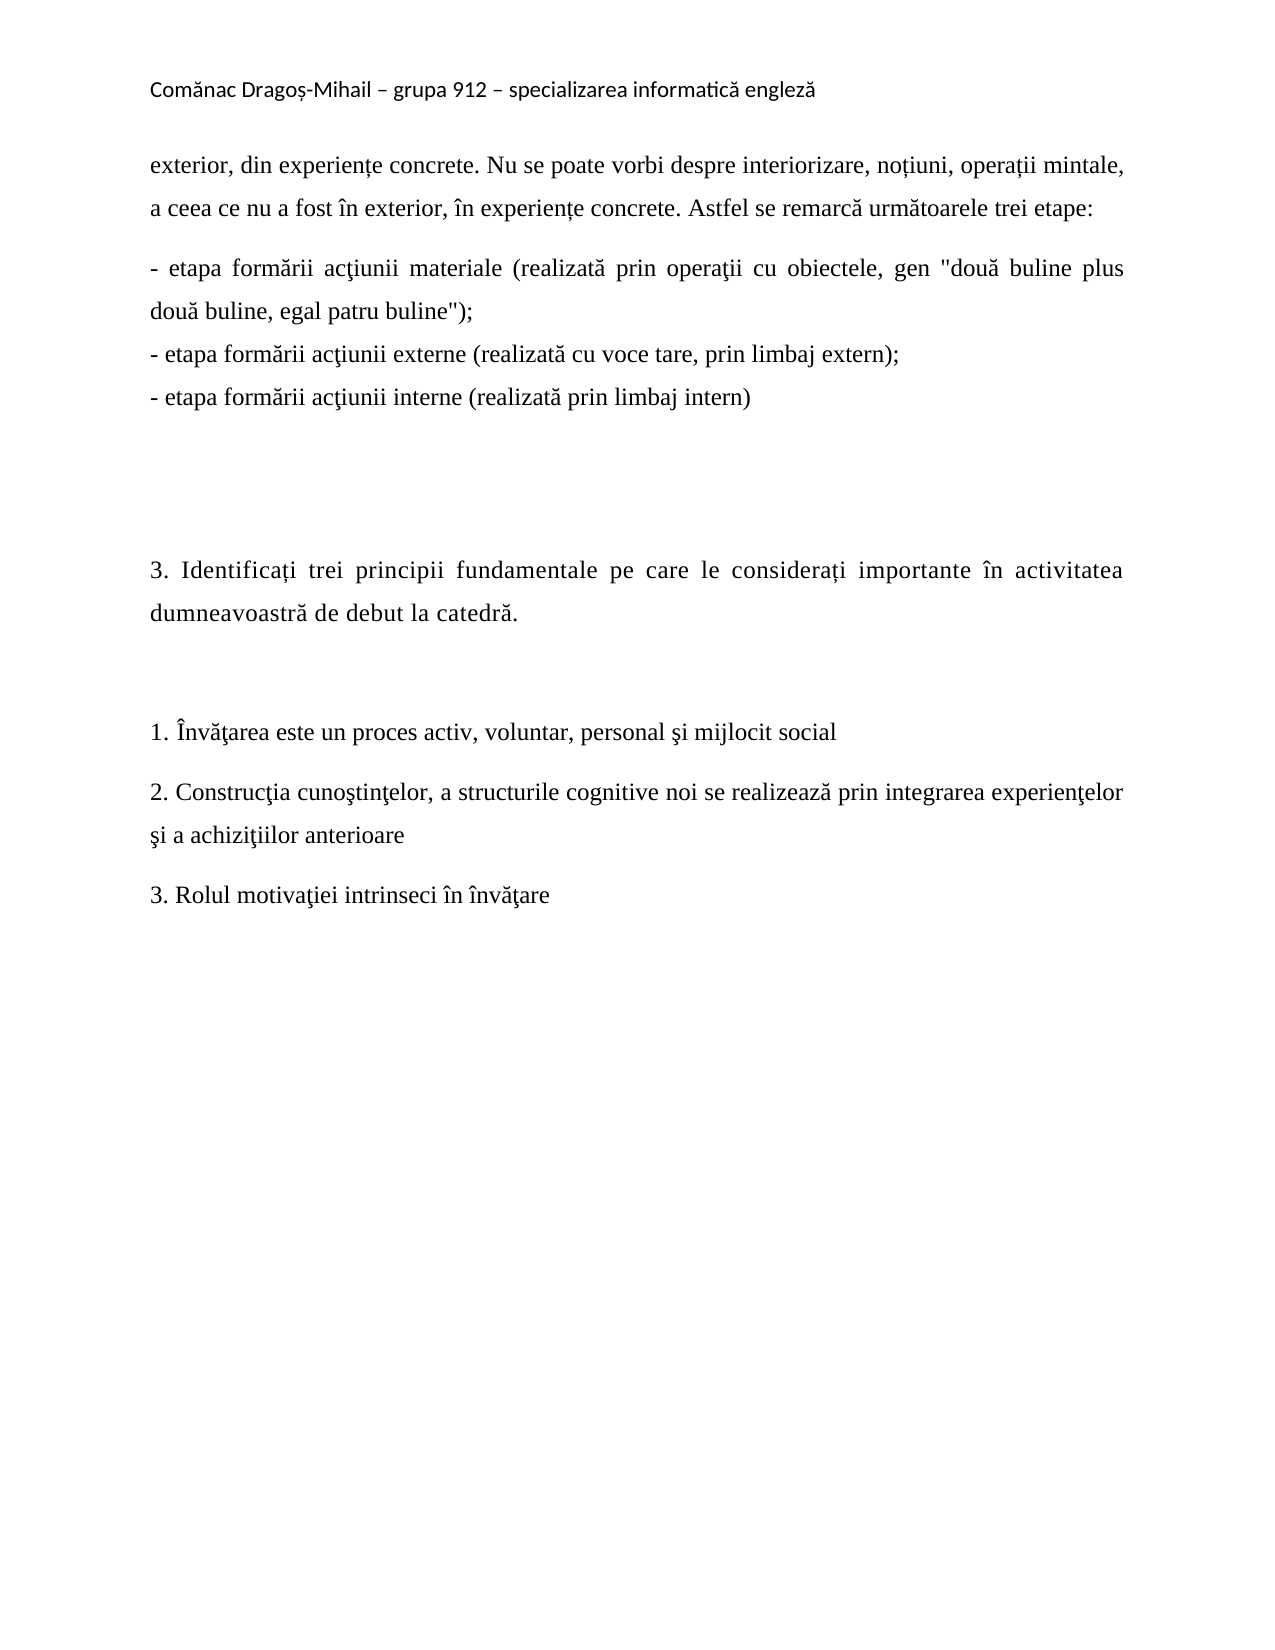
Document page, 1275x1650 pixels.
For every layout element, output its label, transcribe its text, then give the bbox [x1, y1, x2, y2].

text 3. Identificați trei principii fundamentale pe care le considerați importante în activitatea dumneavoastră de debut la catedră. [150, 512, 1125, 627]
text 2. Construcţia cunoştinţelor, a structurile cognitive noi se realizează prin integrarea experienţelor şi a achiziţiilor anterioare [150, 777, 1125, 849]
text - etapa formării acţiunii materiale (realizată prin operaţii cu obiectele, gen "două buline plus două buline, egal patru buline"); [150, 253, 1125, 325]
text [150, 150, 1125, 222]
text - etapa formării acţiunii externe (realizată cu voce tare, prin limbaj extern); [150, 339, 1125, 368]
text - etapa formării acţiunii interne (realizată prin limbaj intern) [150, 382, 1125, 411]
text 1. Învăţarea este un proces activ, voluntar, personal şi mijlocit social [150, 717, 1125, 746]
text 3. Rolul motivaţiei intrinseci în învăţare [150, 880, 1125, 909]
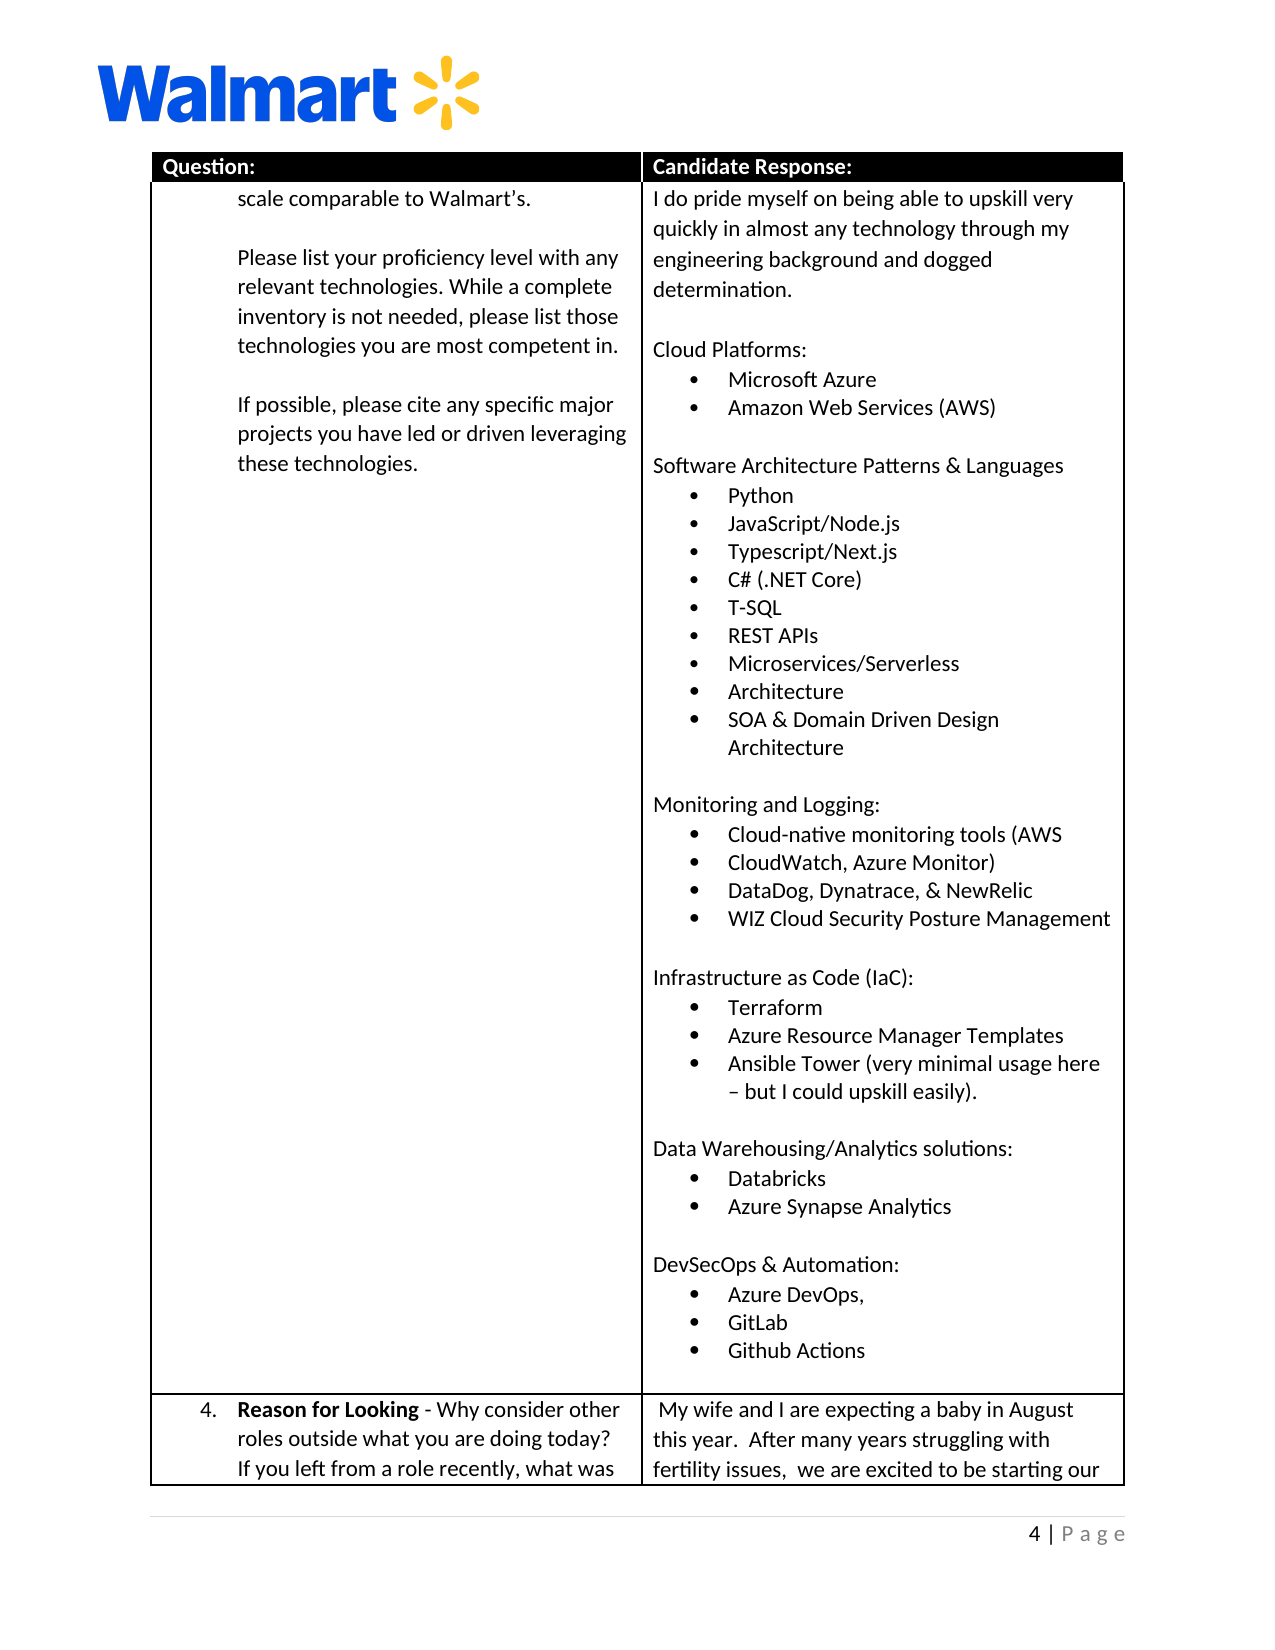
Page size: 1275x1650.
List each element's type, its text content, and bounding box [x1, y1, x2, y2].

picture [97, 65, 397, 123]
table_header Question: [152, 152, 641, 182]
picture [413, 55, 480, 130]
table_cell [643, 184, 1123, 1393]
table_header Candidate Response: [643, 152, 1123, 182]
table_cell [152, 184, 641, 1393]
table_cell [152, 1395, 641, 1484]
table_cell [643, 1395, 1123, 1484]
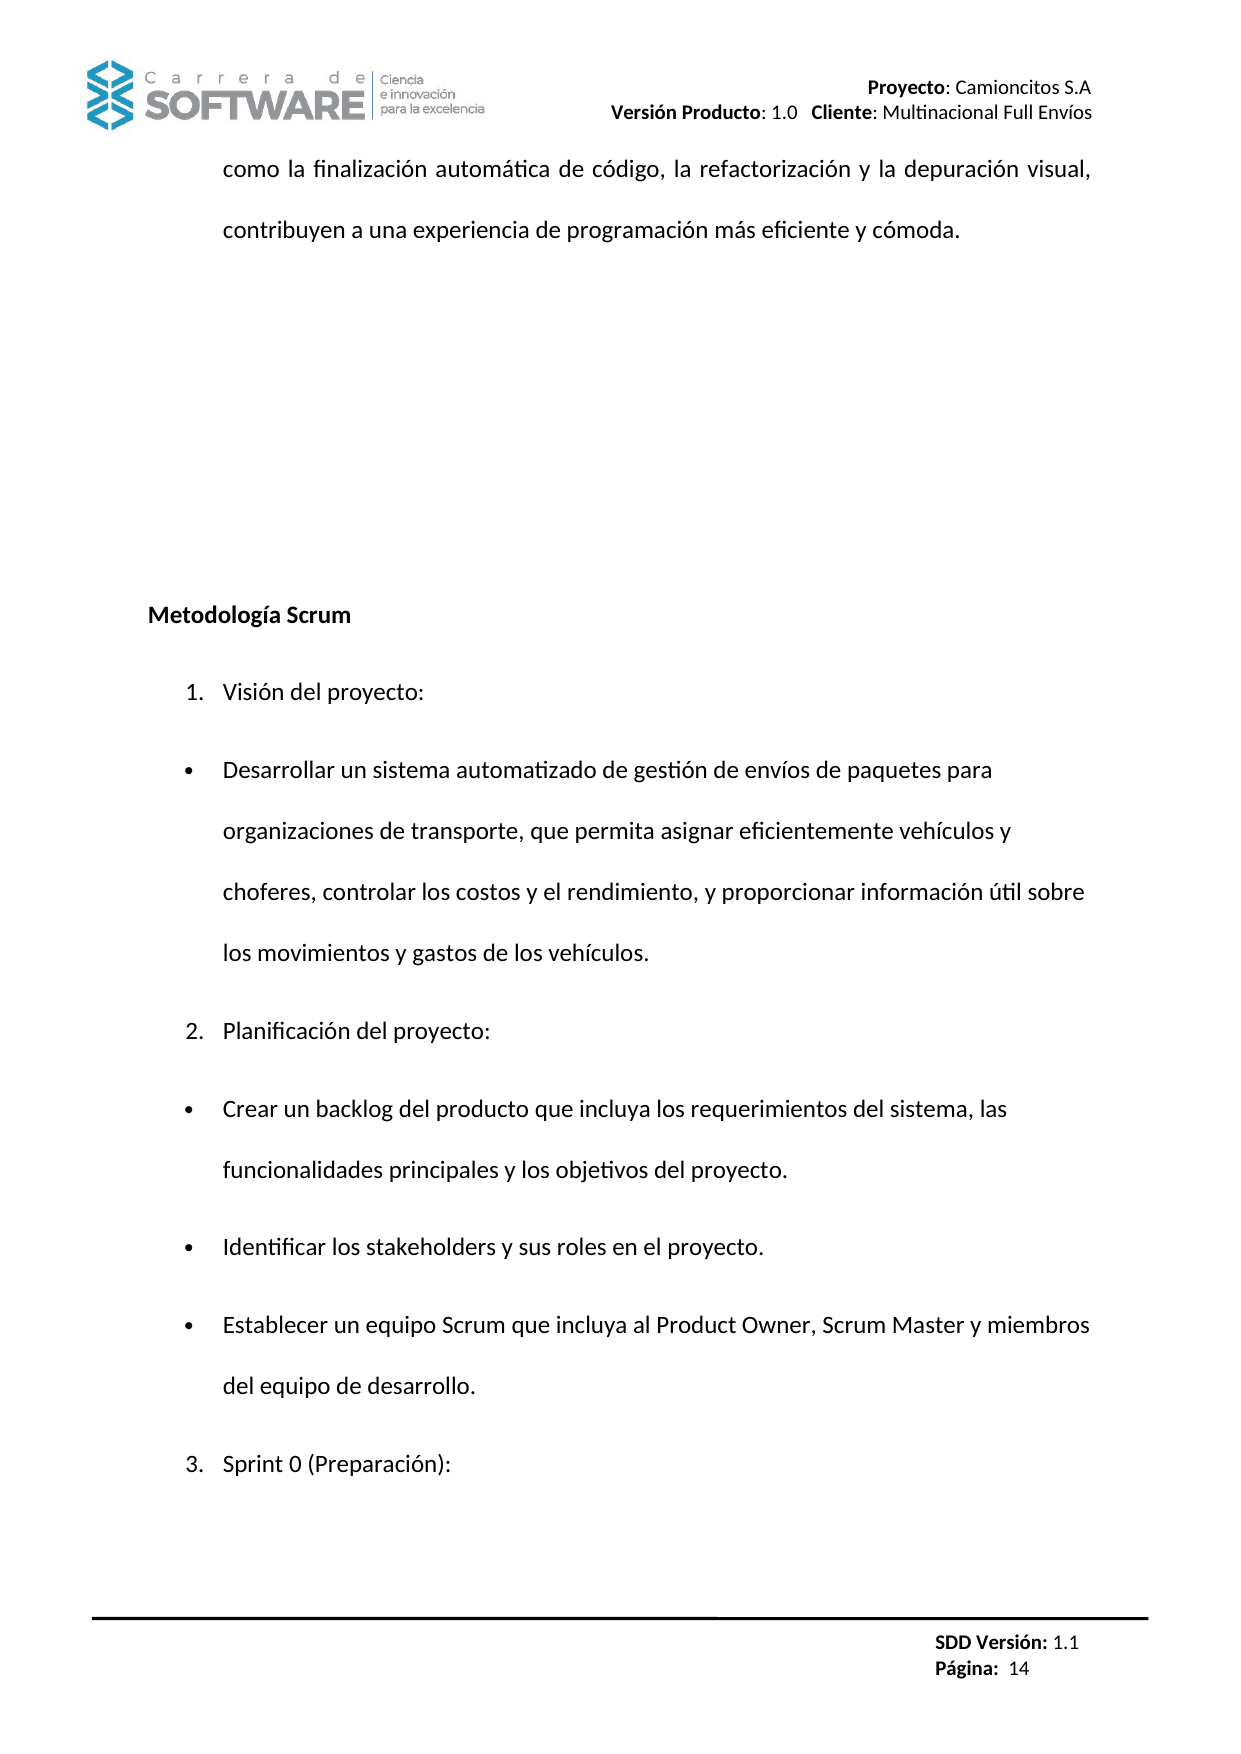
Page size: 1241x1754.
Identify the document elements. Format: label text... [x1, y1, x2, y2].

list Planificación del proyecto: [185, 1015, 1092, 1046]
picture [76, 45, 491, 152]
list Entorno de desarrollo integrado (IDE): Visual Studio es el entorno de desarrollo integrado (IDE) principal para el desarrollo en C#. Proporciona herramientas poderosas que facilitan la escritura, depuración y prueba del código. La interfaz intuitiva de Visual Studio, junto con las numerosas características de productividad, como la finalización automática de código, la refactorización y la depuración visual, contribuyen a una experiencia de programación más eficiente y cómoda. [185, 153, 1092, 244]
text Metodología Scrum [148, 599, 1092, 629]
list Establecer un equipo Scrum que incluya al Product Owner, Scrum Master y miembros del equipo de desarrollo. [185, 1309, 1092, 1401]
list Crear un backlog del producto que incluya los requerimientos del sistema, las funcionalidades principales y los objetivos del proyecto. [185, 1093, 1092, 1184]
list Visión del proyecto: [185, 676, 1092, 707]
list Sprint 0 (Preparación): [185, 1448, 1092, 1478]
list Desarrollar un sistema automatizado de gestión de envíos de paquetes para organizaciones de transporte, que permita asignar eficientemente vehículos y choferes, controlar los costos y el rendimiento, y proporcionar información útil sobre los movimientos y gastos de los vehículos. [185, 754, 1092, 968]
list Identificar los stakeholders y sus roles en el proyecto. [185, 1231, 1092, 1262]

Task goal = Take from the listing every line in which the word "size" appears.

Solution below =
Page size: 1275x1650.
Page size: 1241x1754.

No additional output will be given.